Given passage:
Barack Obama: The 2004 “God Factor” Interview Transcript – Part 1/2

-obama-2004-dnc2Note from Stephen Cook: In March of 2004, before Barack Obama became known to the world, Cathleen Falsani, the then-religion reporter for the respected Chicago Sun-Times newspaper, interviewed Obama about his religious beliefs and views.

The interview presents an uncensored revealing of personal religious beliefs that few politicians have the courage to share. The interview transcript was edited for brevity and clarity. For an engaging article based on this interview published in the Sun-Times in 2004, click here. Thanks to Sitara and Al.

By Cathleem Falsani, Chicago-Sun March 27, 2004 – http://tinyurl.com/oz23af2 | Thanks to Golden Age of Gaia.

On Saturday, March 27, 2004, when I was the religion reporter at the Chicago Sun-Times, I met State Sen. Barack Obama at Café Baci, a small coffee joint in Chicago, to interview him exclusively about his spirituality. Our conversation took place a few days after he’d clinched the Democratic nomination for the U.S. Senate seat that he eventually won.

Task instructions:
[1] In the interview introduction, where did the reporter meet Obama?
[2] Reproduce the stretch of the interview introduction from "-obama-2004-dnc2Note from Stephen" through "Sitara and Al.".

Given information:
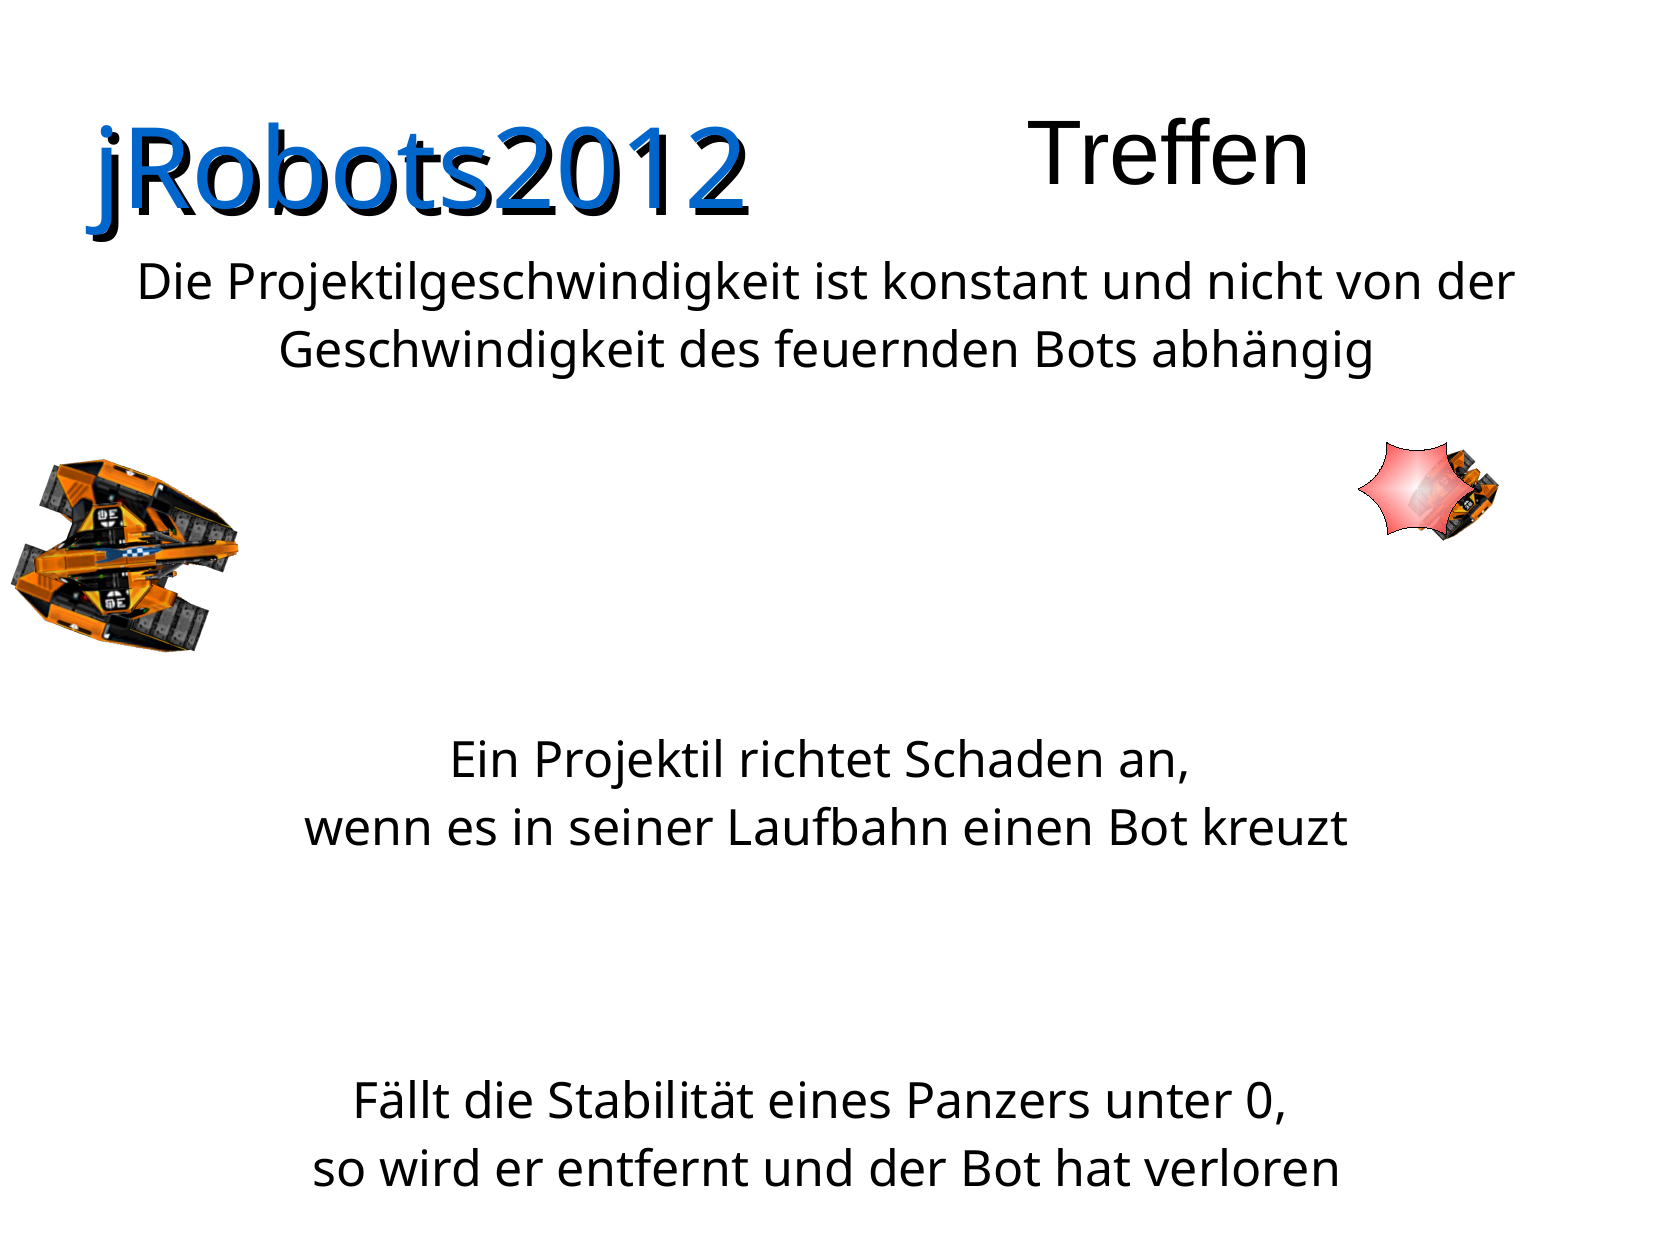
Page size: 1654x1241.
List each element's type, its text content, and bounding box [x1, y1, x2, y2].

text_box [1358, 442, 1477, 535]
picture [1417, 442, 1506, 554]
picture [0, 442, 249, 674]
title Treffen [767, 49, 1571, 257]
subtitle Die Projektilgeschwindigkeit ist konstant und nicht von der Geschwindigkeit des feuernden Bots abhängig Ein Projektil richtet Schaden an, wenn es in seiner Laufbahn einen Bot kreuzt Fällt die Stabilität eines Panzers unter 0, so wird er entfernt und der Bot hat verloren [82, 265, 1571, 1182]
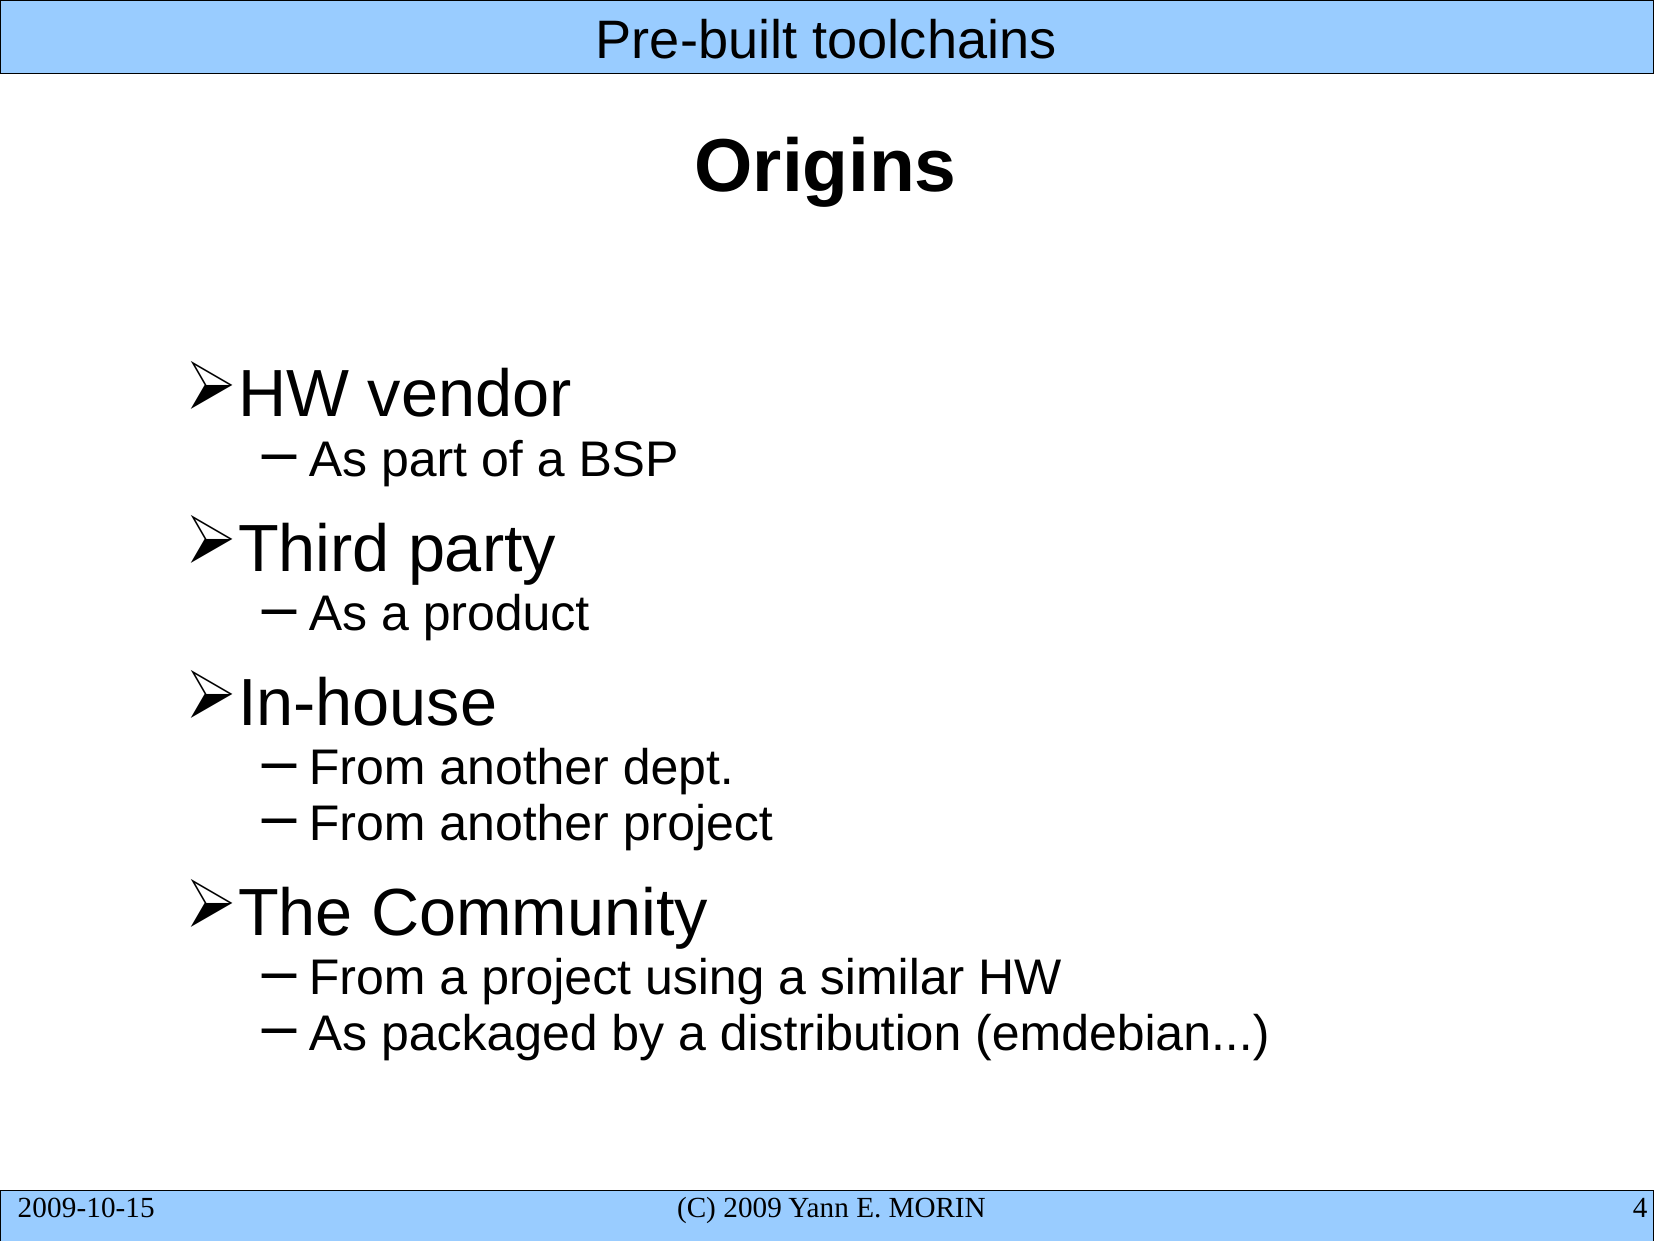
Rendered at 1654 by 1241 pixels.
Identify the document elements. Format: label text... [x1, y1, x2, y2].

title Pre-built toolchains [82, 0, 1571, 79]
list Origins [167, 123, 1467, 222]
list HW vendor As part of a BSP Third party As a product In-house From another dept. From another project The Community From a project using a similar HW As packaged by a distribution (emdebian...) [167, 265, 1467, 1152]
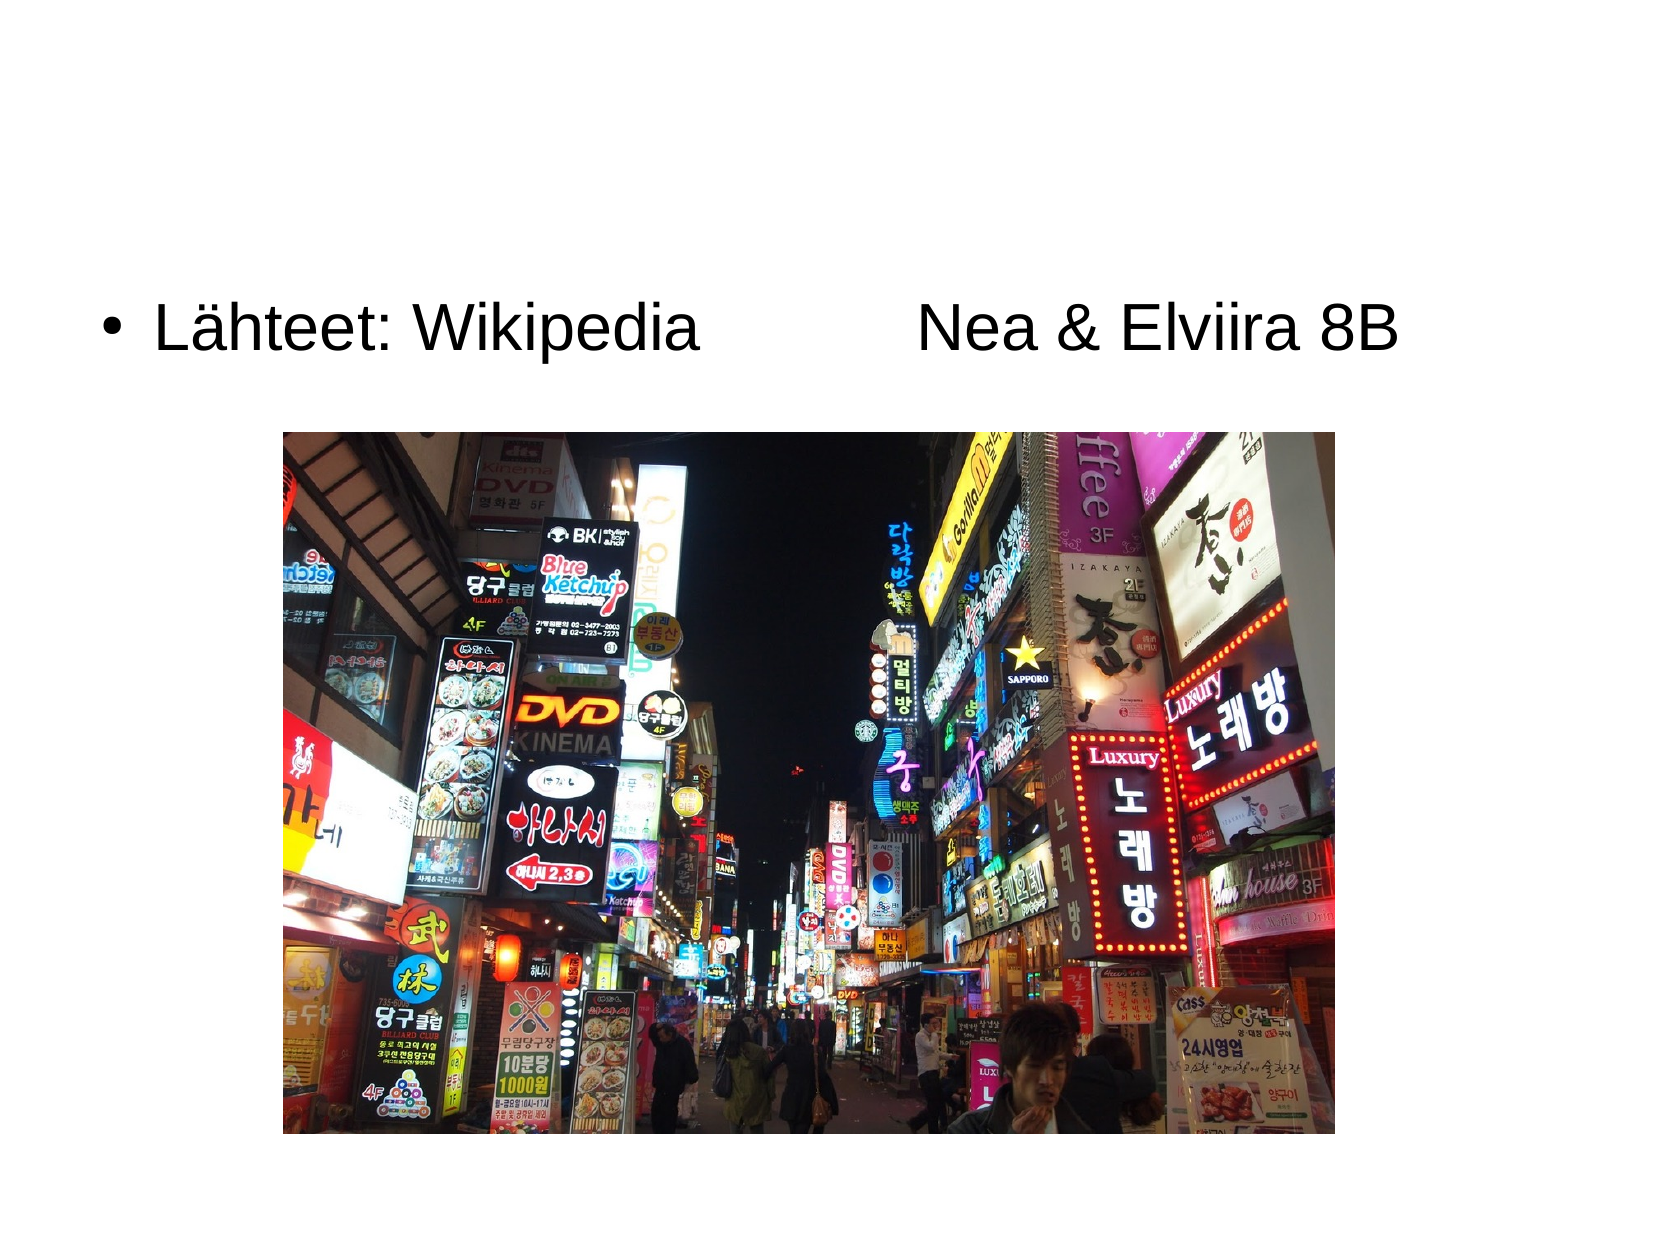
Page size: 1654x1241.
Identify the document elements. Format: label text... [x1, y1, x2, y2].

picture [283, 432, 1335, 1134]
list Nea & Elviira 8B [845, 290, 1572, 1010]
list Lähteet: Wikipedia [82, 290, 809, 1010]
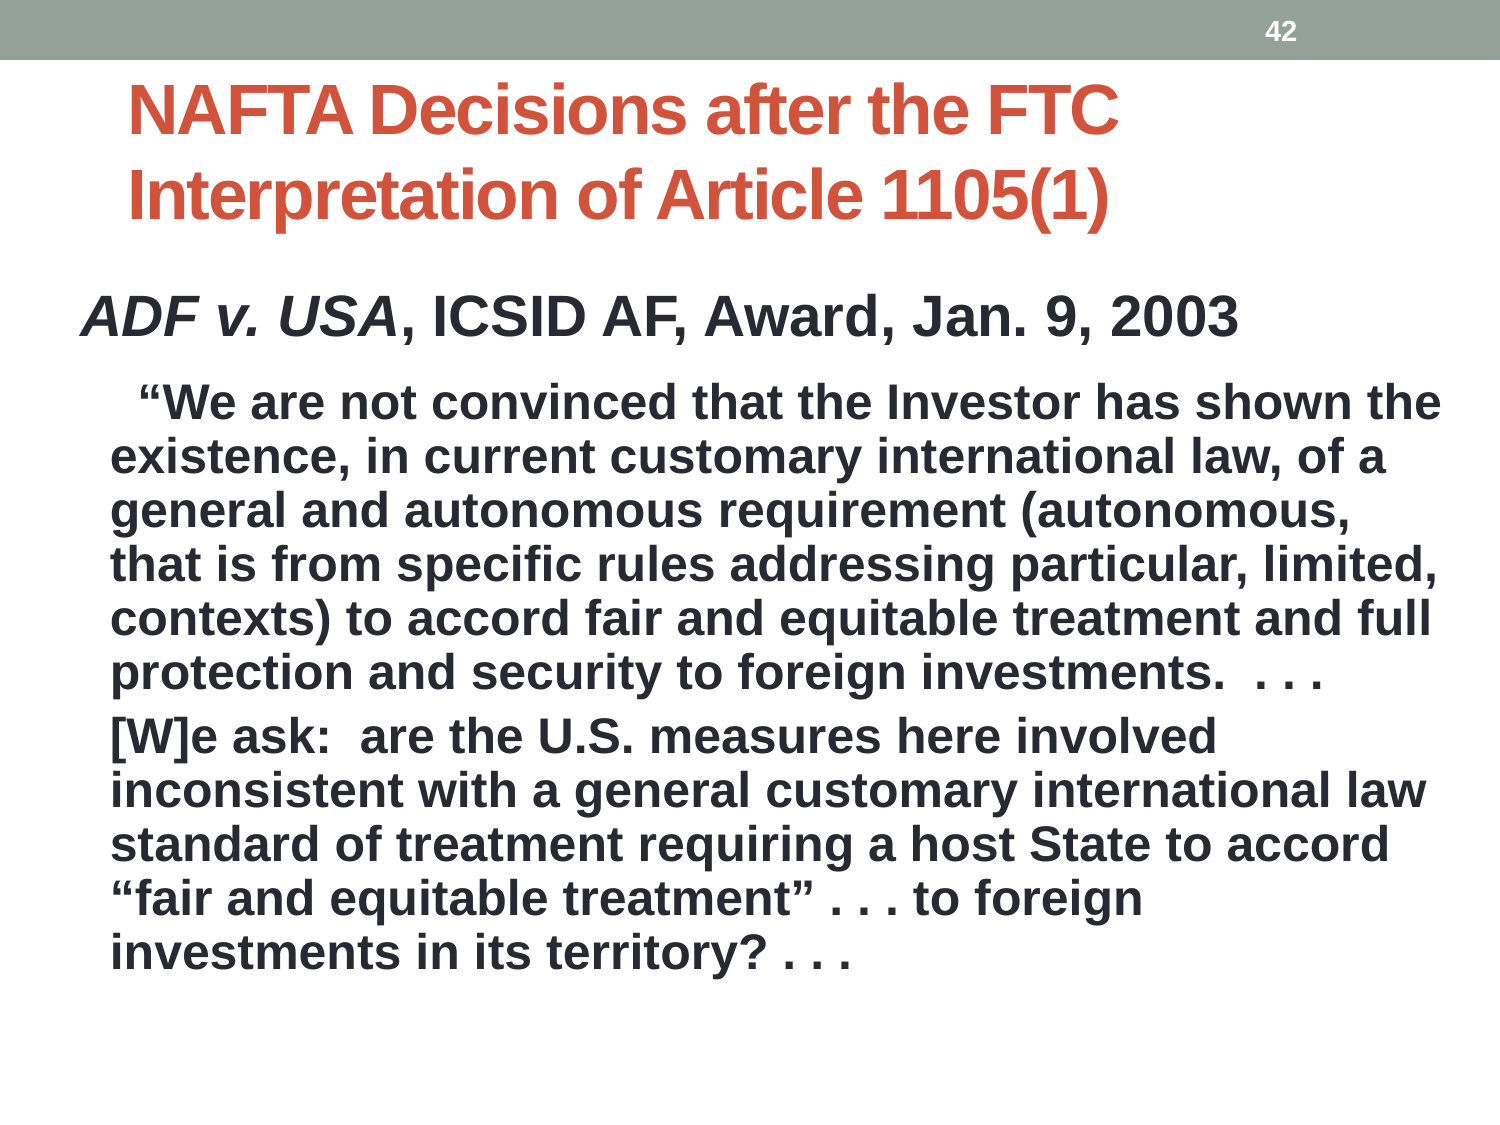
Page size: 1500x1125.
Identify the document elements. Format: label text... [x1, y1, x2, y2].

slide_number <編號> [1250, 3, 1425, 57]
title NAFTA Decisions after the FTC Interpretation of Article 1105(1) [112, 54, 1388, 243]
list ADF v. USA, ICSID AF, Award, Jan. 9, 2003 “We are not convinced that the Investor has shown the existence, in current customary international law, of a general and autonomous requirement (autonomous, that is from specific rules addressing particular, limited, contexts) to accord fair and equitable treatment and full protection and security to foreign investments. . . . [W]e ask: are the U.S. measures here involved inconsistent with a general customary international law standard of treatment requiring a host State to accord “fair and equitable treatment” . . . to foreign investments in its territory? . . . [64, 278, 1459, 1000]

Per-task answers:
[1] At Café Baci, a small coffee joint in Chicago.

[2]
-obama-2004-dnc2Note from Stephen Cook: In March of 2004, before Barack Obama became known to the world, Cathleen Falsani, the then-religion reporter for the respected Chicago Sun-Times newspaper, interviewed Obama about his religious beliefs and views.

The interview presents an uncensored revealing of personal religious beliefs that few politicians have the courage to share. The interview transcript was edited for brevity and clarity. For an engaging article based on this interview published in the Sun-Times in 2004, click here. Thanks to Sitara and Al.